道中二足の草鞋|19. 未来
「誰か、未来を見せてくれませんか…」、ふと湧くこの思いは、何ともズルく、ひ弱です…。
とはいえ、未来は何だか明るくもありそうで、不安満載ながらも期待も満載、気分はけっこう能天気なのです。
外科医から神職へ…、どんな物語が生まれるのか、楽しみです。
さて、今はもう、外科医時代に対して、「有難う」と言っていいのか、「御免なさい」と言っていいのか、よく分かりません。
そうですね、考えてみれば、外科医として全てをやり切った訳ではないのです。もちろん、「もういい加減にしなさい」とも言われてもいません。つまり、今現在は外科医&神主という中今…、外科医としての意識は、その時が来るまで、神主のそれと共に生き続けるのです。中途半端に律儀なのか無愛想なのか、自分でも意味不明ですが、こういったどっち付かずの二股膏薬的な性格もまた、小児心臓外科医の本質でありましょう。今はただ、その時間を頂くことの大切さに感謝したいと思います。
でもなるほど、こうやって話しができるのは確かに、「今のこの内」だけです。幸いにも、小生の周りには気持ちの良い人が未だ多く残っておりまして、訊き逃したことはいくつもありますし、言い返したいことはもっと沢山あるのです。
しかしこの中今は、それほどに窮屈かつ硬めであってはいけません。意味を持たせるとすれば、やはり、ホンワリやんわりという感覚が必要です。
例えば、双六で泊まる場所を決める、そんないい加減さがあってもいいのでしょう。スタートラインを少しだけ前に書き換える、そんな依怙贔屓があってもいいと思います。多少は人に頼られることが増えてきたのですから、偉そうなことを遠慮なく言ってもかまわないのです。
歳食うことは温水の冷水、また良かりきですね…。迷惑なことながら、未だ伸び代が残っているとも言えましょう。僭越ではありますが、この神主&外科医という時間だけは、シンプルなアドバイスだけで心から遊べる気がいたします。必要なことは、ちょっとした覚悟を持つことだけです。
しかし、初めに申したように、弱気の虫が出てまいります…。
少しずつ前に進んでいく、その感慨は嫌というほど経験しているはずなのに、年取りますと、「少し怖い」が増えてくるのです。でも、決して歩き疲れている訳ではありません。喋り疲れた訳でもないのです。お神酒の量はそれほど変わっていませんしね。多分少しだけ、気持ちの振り幅が狭くなっているだけなのでありましょう。

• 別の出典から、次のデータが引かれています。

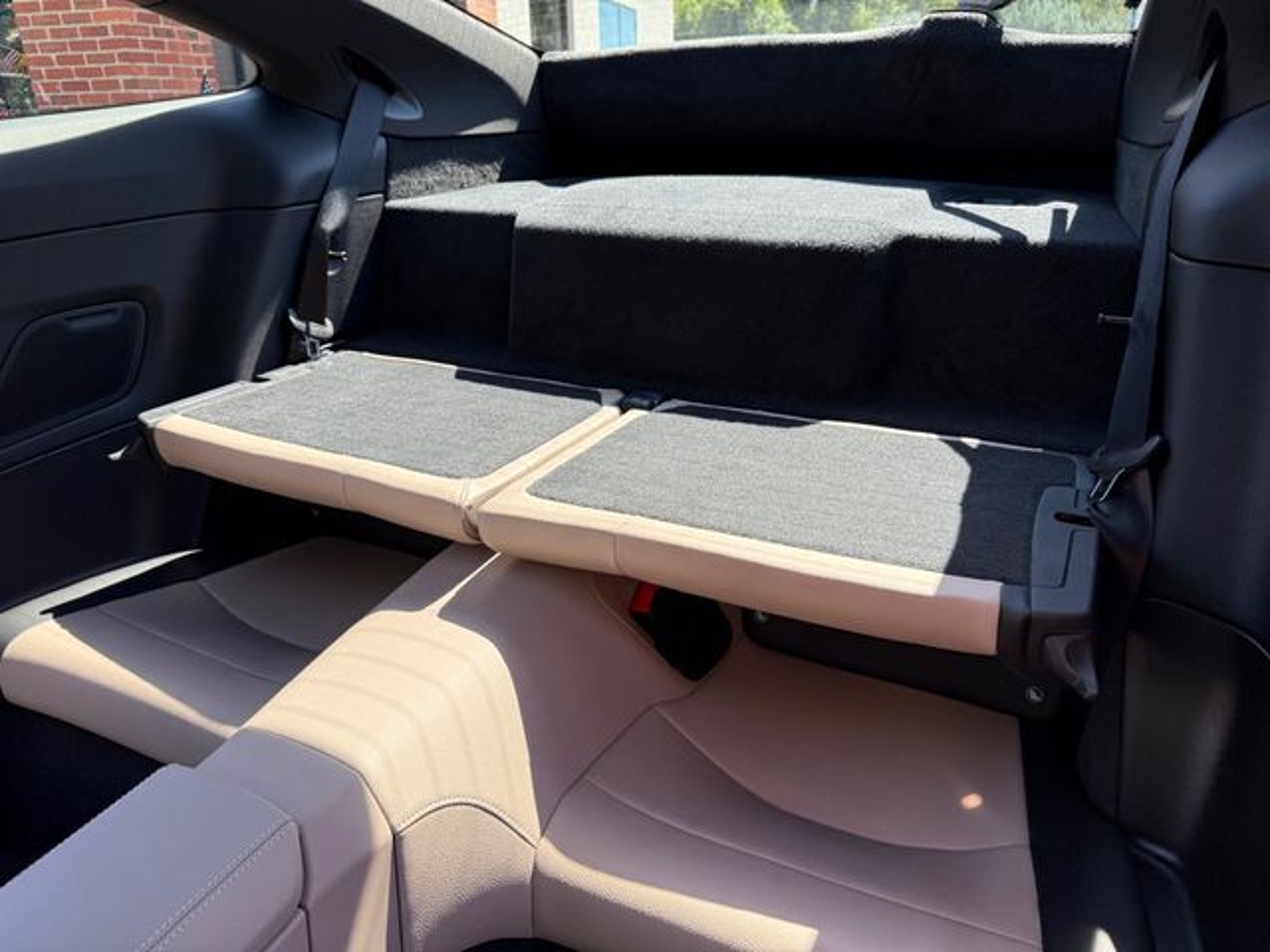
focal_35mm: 24
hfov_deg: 71.6
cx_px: 635
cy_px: 476
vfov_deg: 56.8
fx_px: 881
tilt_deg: -21.7
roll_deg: +1.2
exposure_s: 1/290
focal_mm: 6.76
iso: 100
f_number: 1.78
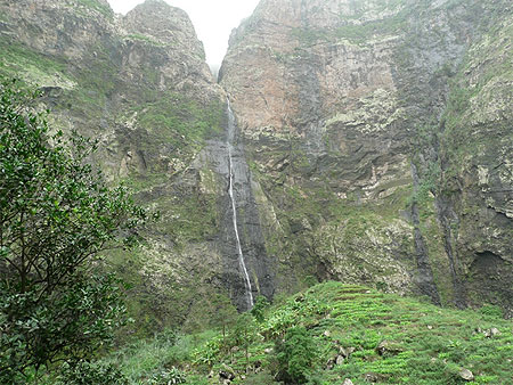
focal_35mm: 32
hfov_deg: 56.8
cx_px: 256
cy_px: 192
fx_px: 474
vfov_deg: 44.2
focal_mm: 5.2
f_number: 3.5
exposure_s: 1/80
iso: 100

それにしても、外科医&神主の中今は、進みが遅いですね。
完全に外科医の匂いが消滅するのは何時のことになるのでしょうか。何だか、恋をしなくなるまでの時間を惜しむ気分でもありまして…、ちょっぴり感傷的で、同じ量だけ観照的、それはまるで、御神籤を引く時のようです。男は度胸とは知りつつも、今だけは、愛嬌という自信もまた持たねばなりません。
神や仏、魂や愛、ご縁というものは、決して目には見えません。
しかし、それらを思考したということは、その刹那だけでも、イメージが形として存在したということ、つまり心に描けたということです…。
仮のことではありますが、「過去と未来は共に不易なものである」と、この中今でそう確認できるのであれば、そして何処かで申したように、外科医の記憶を遡ることで、この時節だけの新たな記憶が生まれるとすれば、図らずとも、不変の存在の意思を確認できるかもしれません。それは恐らく、外科医だけでは辿り着けなかった大切なものですね。抽象的に申せば、未来を見張るということでもありましょうか。
その意味で、小生にとっての外科医と神職は、「同じもの」と言っていいのでしょう。
「出発進行…。役もまた、何でもこなせるタイプなんです」
『 あれほどの時間をかけて書いたのに、そこに付随する大切な思いは、嬉しいことも悲しいことも上手く思い出せません…。とても不思議で中途半端な気分です。
それにしても最近は、ついつい無言となってしまいますね。
筆が進まないのは、外科医としての小生と神主としての小生、お互いにどちらも、相手の出方を伺っているからでありましょうか。少なくとも今は、外科医の立場で先に発言する訳にはいきません。現在の立ち位置って難しいんですよ、本当に…。
どちらも正しいと言えるから、そしてどちらも正しいとは限らないから、両者の間には、例え正しくなくても赦されることがあるし、例え間違っていても大切とすべきことがあるのです。そんな時は、御神酒を傾け合えばいいと思うのですが、まだまだ打ち解けないのでありましょう。そう言えば、あの昭和晩期の小生もまた、そういう気分であったような、なかったような…。
それにしても、外科医の記憶を別の視点で見直せることはとても大切で有り難いことですね。それもまた小生の進化と考えたいと思います。幸せなことであります。